** Opening Extract to read block **
In this case, the foaming member 156 has the porosity of
approximately 38%. Each of the holes of the foaming member 156 is
approximately 50 .mu.m in diameter.
[0140] (4) Setting for Maintaining Purity of Carrier and Enhancing
Liquefaction of Carrier
[0141] If the condensation ability of the column 152 is not high,
highly-concentrated carrier vapor is output from the column 152.
Thus, the filter 163 of the exhaust duct 162 is heavily loaded. As
a result, the filter 163 does not last long.
[0142] To enhance concentration of the carrier vapor, it is
preferred that the temperature of the coolant carrier (liquid) 155
in the column 152 is set as low as possible. However, if the
temperature of the coolant carrier (liquid) 155 is too low, the
water vapor included in the carrier vapor is concentrated together
with the carrier. As a result of this, the liquefied carrier is
contaminated with water, thus can not be recycled. In order to
prevent such contamination of the carrier, the vapor phase of the
carrier needs to be shifted to a liquid phase, and the temperature
of the carrier is adjusted in such a way that the vapor phase of
the water vapor is maintained.
[0143] To accomplish this, the cooling device 159 is so set as to
retain the temperature of the coolant carrier (liquid) 155 at
approximately 20.degree. C. This temperature is set in accordance
with a difference between a saturation vapor pressure of the
carrier and a saturation vapor pressure of the water, for example.
It is desired that the amount of the coolant carrier (liquid) 155
is set in a range between 100 and 200 (mg).
[0144] Having set the above-described (1) to (4) conditions, the
wet-type electrophotographic printer 100 can efficiently perform
the carrier collection process shown in FIG. 2.
[0145] The concentration of the carrier vapor absorbed from the
manifold 143 is approximately 3000 ppm. However, the concentration
of the carrier output from the column 152 is equal to or smaller
than 100 ppm. Hence, the liquefaction efficiency of the column 152,
i.e. the percent of the carrier to be liquefied and included in the
flowing carrier vapor, is equal to or larger than 95%.
** Closing Extract to read block **
Questions
(1) In the carrier-collection passage, what temperature is the cooling device set to hold the coolant carrier at?
(2) Shorten the paragraph of the carrier-collection passage that begins "To enhance concentration of the carrier vapor," keeping its main facts.
(3) Write the next part of the carrier-collection passage, picking up after its final sentence.
The lines after this point have nothing to do with the carrier-collection passage.
** Opening Given data block **
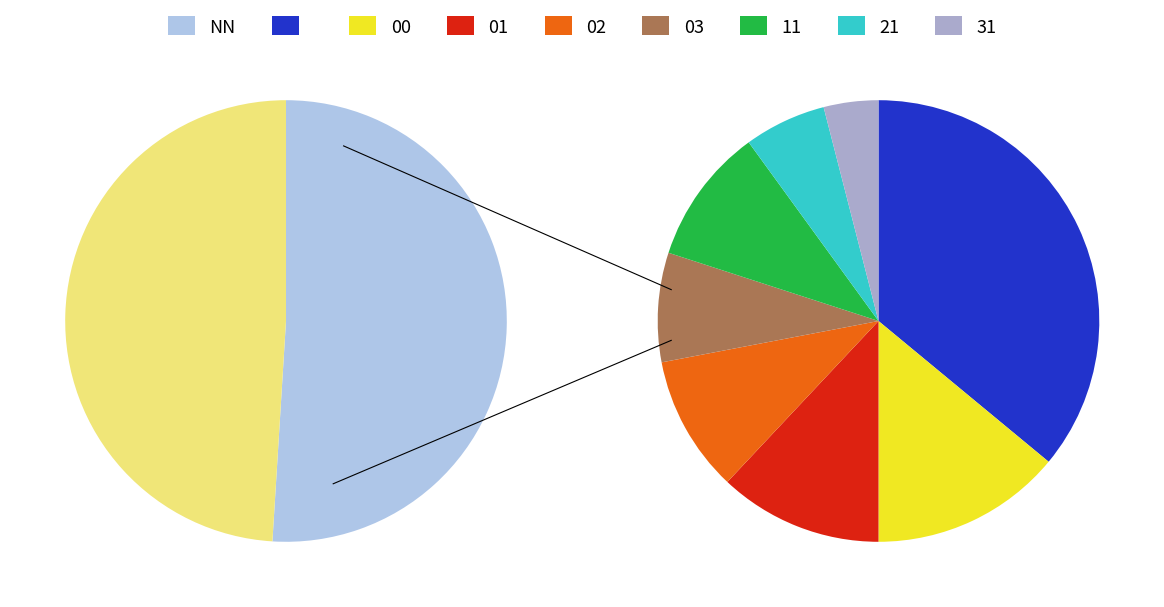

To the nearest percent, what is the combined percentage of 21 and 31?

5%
** Closing Given data block **
Written responses
(1) About 20 degrees C.

(2) Keeping the coolant carrier in the column as cold as possible helps condense the carrier vapor. If it gets too cold, though, the water vapor in the carrier vapor condenses along with the carrier. That contaminates the liquefied carrier with water, so it can't be recycled. To prevent this, the carrier's temperature is set so the carrier turns to liquid while the water stays a vapor.

(3)
[0146] The concentration of the carrier vapor flowing to the column
152 from the upper and lower ducts 171 and 172 is in a range
between 100 and 300 ppm, whereas the concentration of the carrier
vapor, when to externally be output is, equal to or smaller than 3
ppm.
[0147] According to UL standard for representing the index of
safety control, the minimum guideline in the combustible range is
set to 1/4LFL (Low Flammability Limit).
[0148] In the wet-type photographic printer 100, the setting of the
concentration of the carrier to equal to or smaller than 1/4LFL can
be realized.
[0149] The column 152 includes two entrances for carrier vapor. One
of the two entrances is connected to the carrier vaporization tube
151, and the other one thereof is connected to the auxiliary tubes
176a and 176b. The carrier vaporization tube 151 absorbs the
carrier vapor using the vacuum pump 154, whereas the auxiliary
tubes 176a and 176b absorb the carrier vapor using the upper and
lower fans 173 and 175.
[0150] The vacuum pump 154 is in a downstream position along the
flow of the carrier vapor from the column 152, while the upper and
lower fans 173 and 175 are in an upstream position along the flow
of the carrier vapor.
[0151] Thus, the column 152 undergoes the absorption pressure from
the vacuum pump 154 and the discharging pressure from the upper and
lower fans 173 and 175. However, the partitioned columns 152a and
152b individually has an entrance for the carrier vapor. Thus, no
interference should occur as a result of the absorption pressure
and the discharging pressure.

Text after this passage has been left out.